Apple is in the news for two separate but related events in which the consumer electronics giant is trying to shore up its lead using legal means rather than superior products. The company was this week awarded a controversial multi-touch patent that many people seem to misunderstand. And separately, a judge indicated that she was about to hand Apple a stinging legal defeat in its App Store challenge against online retailer Amazon.com.

Three years after it filed for a patent for "a portable multifunction device with a touch screen display," Apple was awarded that patent in a decision by the US Patent & Trademark Office that some onlookers suggest gives the Cupertino company broad ownership of a "capacitive multi-touch interface." That sounds damaging to the many other consumer electronics and PC companies that are using similar interfaces. But it might not be as broad as some believe.

According to an interesting report in PC Magazine, Apple's newly awarded multitouch patent is far more specific and narrow than most understand. That is, the patent isn't for a multi-touch, capacitive interface, or for a touch screen more generally. Instead, it really just covers a specific set of gestures that can be used to navigate around web pages on a mobile, touch-screen device.
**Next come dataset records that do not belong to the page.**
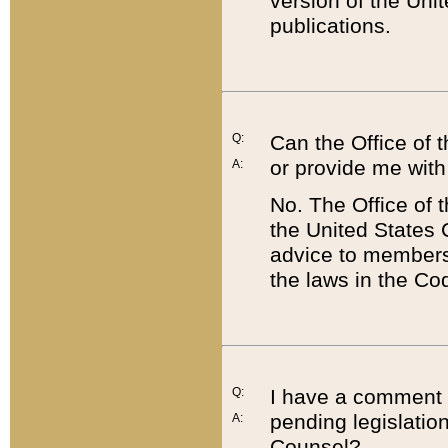
version of the Uni
publications.
Q:
Can the Office of
or provide me with
A:
No. The Office of
the United States 
advice to members 
the laws in the Co
Q:
I have a comment a
pending legislation
A:
Counsel?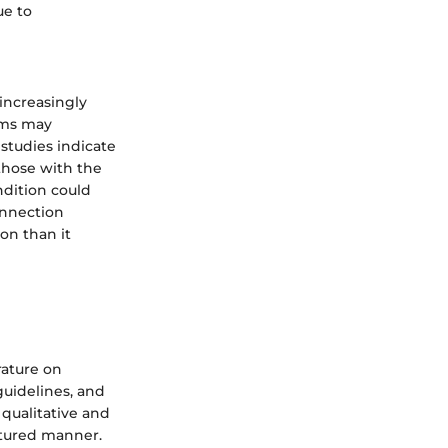
ue to
increasingly
gms may
studies indicate
 those with the
ndition could
onnection
on than it
rature on
guidelines, and
 qualitative and
ctured manner.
Whether the patent is broad or narrow, one thing is certain: Apple is a litigious company and aggressively pursues competitors that it feels are infringing on its property. And that's true whether the claims are legitimate or bogus.

Case in point: District Judge Phyllis Hamilton said in a federal court in Oakland on Wednesday that she would review Apple's complaint that Amazon.com's use of the term "App Store" violates an Apple trademark. But she noted that Apple had a "stumbling block" in proving that anyone would actually confuse Amazon's Appstore for Android with Apple's App Store (for the iPhone and related devices). In fact, she says Apple will almost certainly lose this argument.

Apple claims that Amazon is unlawfully using the term "App Store" and has asked a federal court to bar the retailer from using the term for its online store. However, Amazon, Microsoft, and many other firms have argued—correctly—that "App Store" is a generic term for a store that sells apps and that Apple cannot own or protect such a term. Judge Hamilton appears to be well on her way to ruling in favor of that argument, noting Apple's utter lack of evidence to the contrary. She said Apple would "probably" lose the case, but she needs to study some accompanying documentation first.

"I'm troubled by the showing that you've [Apple has] made so far, but that's where you're likely not to prevail at this early juncture," she said during a hearing Wednesday.

Apple, for once, was silent and offered no comment on this development.